UPDATE: 7:50 p.m. EDT -- The leader of the armed group of protesters that occupied federal territory in Oregon has been detained until Friday along with six other members of the group after a court hearing late Wednesday, according to a tweet from a reporter for the Oregonian newspaper. The detainees were arrested Tuesday night after shots were fired and one of the armed protesters was shot and killed by police.
Ammon Bundy and 6 co-defs. will return to federal court for detention hearings this Fri. at 1:30 pm ;now remain in pdx jail #Oregonstandoff
— Maxine Bernstein (@maxoregonian) January 27, 2016
The judge, in his decision, cited the serious nature of the charges, flight risk and lack of ties to the state. In the immediate aftermath, Ammon Bundy, who was widely regarded as the group's leader, called on the remaining occupiers at the wildlife refuge to stand down and go home, according to a separate tweet from KATU anchorman Lincoln Graves.
— Lincoln Graves (@LincolnGraves) January 27, 2016
An FBI criminal complaint also alleges that Jon Ritzheimer, a purported member of the group, harassed women wearing Bureau of Land Management t-shirt.
Try that again - doc also alleges that Ritzheimer harassed a woman wearing a BLM tshirt inside the Burns Safeway pic.twitter.com/LC7xbCt0rQ
— Kim Freda (@ksfreda) January 27, 2016
Ammon Bundy and seven of his armed followers were scheduled to be arraigned Wednesday afternoon at 1:30 p.m. PST in Portland, Oregon, for their involvement in the occupation of federal land at the Malheur Wildlife Center near Burns, Oregon. At the same time, the FBI urged the remaining occupiers to leave peacefully as the county sheriff said he hoped future protesters would address their grievances in a nonviolent and legal way.
"We work through the appropriate channels," said Harney County Sheriff Dave Ward during a press conference. "This can't happen anymore. This can't happen in America and it can't happen in Harney County."
Several people remained at the wildlife center, and the FBI urged them to leave as soon as possible. “As outsiders from Oregon, they have been given the opportunity to return to their families,” said Greg Bretzing, an FBI spokesman. “It is the actions and choices of the armed occupation of the refuge that has led us to where we are today.”
Bundy and several other ranchers were arrested Tuesday evening at a traffic stop as they were on their way to a speaking engagement. Robert "LaVoy" Finicum charged the police and was shot and killed, the Oregonian of Portland reported.
Bundy had been leading an occupation with some 15 to 150 armed protesters — the estimates vary greatly — to protest the imprisonment of two local ranchers who were sent back to jail after serving sentences for arson on federal lands. The Oregon ranchers said they had been burning brush to get rid of pests, while the prosecutor argued they were covering their tracks after poaching.

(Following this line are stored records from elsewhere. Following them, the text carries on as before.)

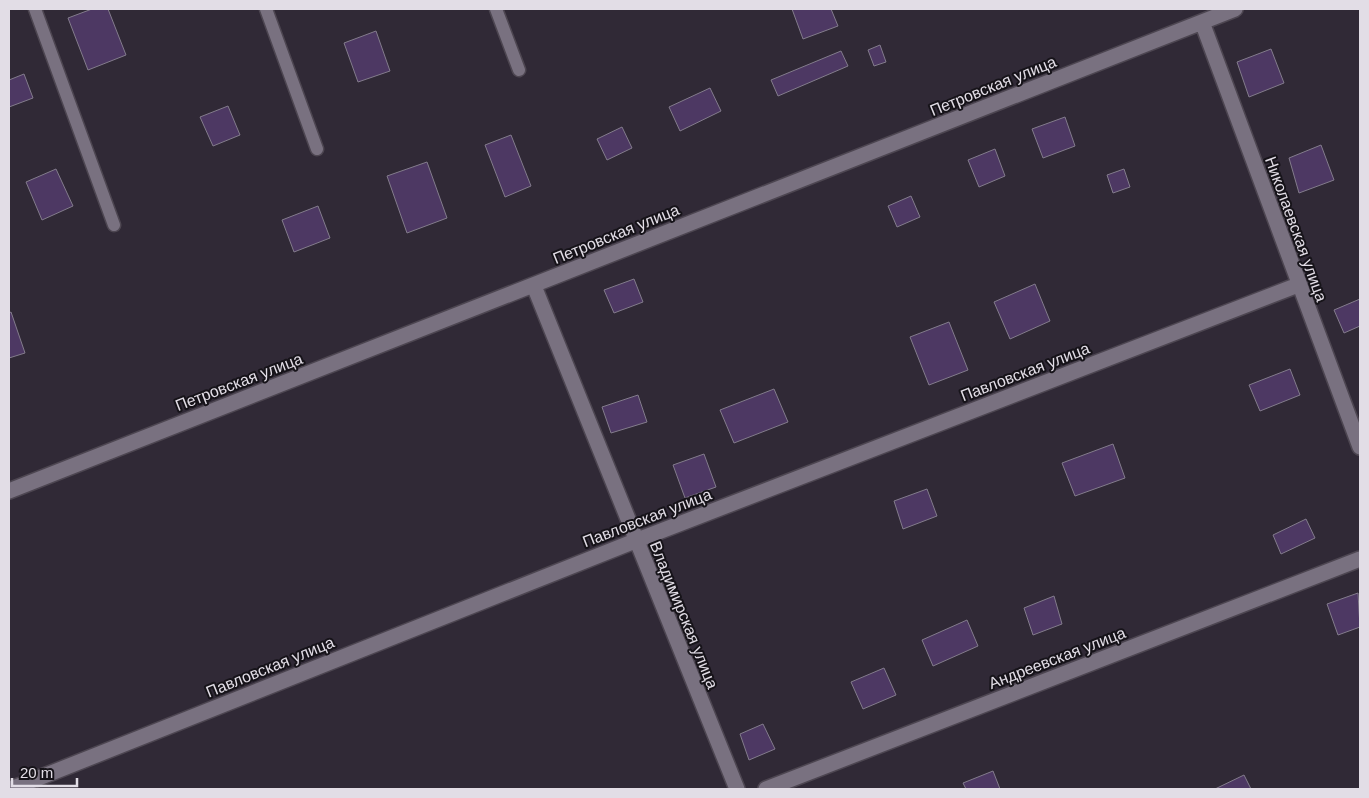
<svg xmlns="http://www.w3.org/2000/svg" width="1369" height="798" viewBox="0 0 1369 798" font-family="Helvetica,sans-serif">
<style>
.building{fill:#4d3863;stroke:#837c8c}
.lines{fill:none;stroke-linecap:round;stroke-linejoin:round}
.lane-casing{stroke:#4d4651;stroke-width:15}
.street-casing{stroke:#4d4651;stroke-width:18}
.lane{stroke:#797180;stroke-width:12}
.street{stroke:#797180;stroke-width:15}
.labels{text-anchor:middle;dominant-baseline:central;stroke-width:4;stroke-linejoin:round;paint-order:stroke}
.street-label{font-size:16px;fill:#e2dde6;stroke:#161319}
</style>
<rect width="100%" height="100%" fill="#302936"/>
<path class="building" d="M92,9h16l18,46 -38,15 -20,-52z
M792,9h39l7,17 -35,13z
M376,31l14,40 -32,11 -14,-39z
M880,45l6,17 -12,4 -6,-16z
M1271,49l13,34 -35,14 -12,-35z
M841,51l7,15 -70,30 -7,-16z
M24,74l9,24 -24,9v-27z
M710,88l11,23 -41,20 -11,-24z
M228,106l12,29 -27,11 -13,-29z
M1065,117l10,29 -32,12 -11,-29z
M622,127l10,21 -25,12 -10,-21z
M511,135l20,51 -26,11 -20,-52z
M1321,145l13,35 -35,13 -10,-35z
M995,149l10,27 -26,11 -11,-27z
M427,162l20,56 -40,15 -20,-57z
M56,169l17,37 -31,14 -16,-38z
M1124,169l6,18 -17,6 -6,-18z
M911,196l9,21 -23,10 -9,-21z
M318,206l12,32 -36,14 -12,-32z
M634,279l9,23 -29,11 -10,-23z
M1035,284l15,37 -40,18 -16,-37z
M1360,299v27l-16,7 -10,-23z
M11,312l14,41 -16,5v-45z
M949,322l19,48 -39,15 -19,-48z
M1290,369l10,26 -40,16 -11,-26z
M774,389l14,33 -54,21 -14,-33z
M638,395l9,27 -36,11 -9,-26z
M1113,444l12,34 -50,18 -13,-33z
M704,454l12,33 -31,11 -12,-33z
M927,489l10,27 -34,13 -9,-28z
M1306,519l9,19 -34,16 -8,-19z
M1358,593l2,34 -22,8 -11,-31z
M1054,596l8,28 -29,11 -9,-27z
M967,620l11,26 -45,20 -11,-26z
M884,668l12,27 -33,14 -12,-27z
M763,724l12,25 -26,11 -9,-26z
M993,771l7,18h-34l-3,-6z
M1244,775l7,14h-36z"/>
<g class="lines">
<g class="lane-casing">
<path id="lane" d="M35,9l79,216
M266,9l51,140
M496,9l23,61"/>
</g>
<g class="street-casing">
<path id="street" d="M1202,22l158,425
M534,286l203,503
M9,491l1226,-482
M11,789l624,-248 663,-256
M766,789l594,-230"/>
</g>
<use href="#lane" class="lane"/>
<use href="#street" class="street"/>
</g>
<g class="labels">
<g class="street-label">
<text transform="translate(993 86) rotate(-22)">Петровская улица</text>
<text transform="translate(1296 229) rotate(70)">Николаевская улица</text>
<text transform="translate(616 234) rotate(-22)">Петровская улица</text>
<text transform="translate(1025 372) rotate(-21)">Павловская улица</text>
<text transform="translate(239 382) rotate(-21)">Петровская улица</text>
<text transform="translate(647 518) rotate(-21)">Павловская улица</text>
<text transform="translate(684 615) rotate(68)">Владимирская улица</text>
<text transform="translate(1057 658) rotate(-21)">Андреевская улица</text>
<text transform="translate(270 667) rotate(-22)">Павловская улица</text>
</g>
</g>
<rect width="1369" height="798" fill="none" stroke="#e2dde6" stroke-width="20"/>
<path d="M12 778v8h65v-8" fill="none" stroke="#e2dde6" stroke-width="2.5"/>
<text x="20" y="778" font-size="15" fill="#e2dde6" stroke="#161319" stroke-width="4" paint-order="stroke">20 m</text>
</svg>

The ranchers have been occupying the Malheur Wildlife Center, on federal land in southeastern Oregon, demanding the government relinquish land for public use, such as grazing and logging. Cliven Bundy, Ammon's father, was involved in an armed standoff with federal agents in in Nevada 2014 after refusing to pay grazing taxes for his cattle for more than 20 years.